## Prompt:
Copy each line of the listing below exactly and drop the images.
■ ■ ■ ■
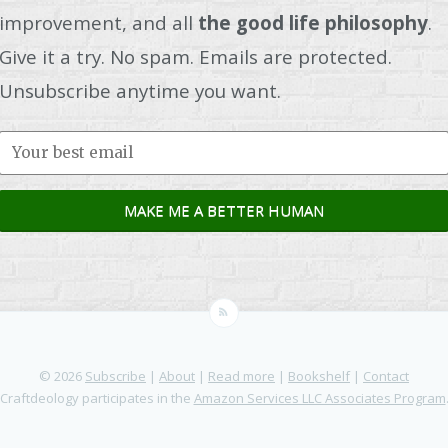
improvement, and all
the good life philosophy
.
Give it a try. No spam. Emails are protected.
Unsubscribe anytime you want.
© 2026
Subscribe
|
About
|
Read more
|
Bookshelf
|
Contact
Craftdeology participates in the
Amazon Services LLC Associates Program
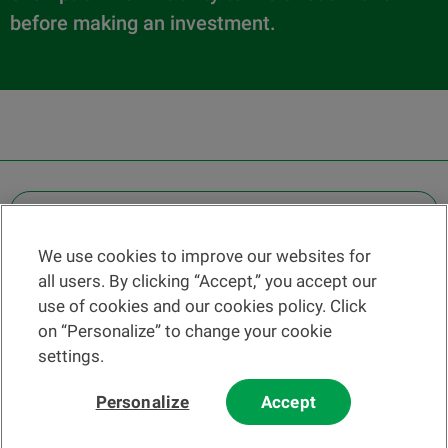
before making an investment.
OTHER LEGAL INFORMATION
We use cookies to improve our websites for
Find a branch
all users. By clicking “Accept,” you accept our
Help and contact
use of cookies and our cookies policy. Click
News
on “Personalize” to change your cookie
settings.
Change rate
Personalize
Accept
■ ■ ■ ■
## Answer to the problem:
improvement, and all
the good life philosophy
.
Give it a try. No spam. Emails are protected.
Unsubscribe anytime you want.
© 2026
Subscribe
|
About
|
Read more
|
Bookshelf
|
Contact
Craftdeology participates in the
Amazon Services LLC Associates Program
before making an investment.
OTHER LEGAL INFORMATION
We use cookies to improve our websites for
Find a branch
all users. By clicking “Accept,” you accept our
Help and contact
use of cookies and our cookies policy. Click
News
on “Personalize” to change your cookie
settings.
Change rate
Personalize
Accept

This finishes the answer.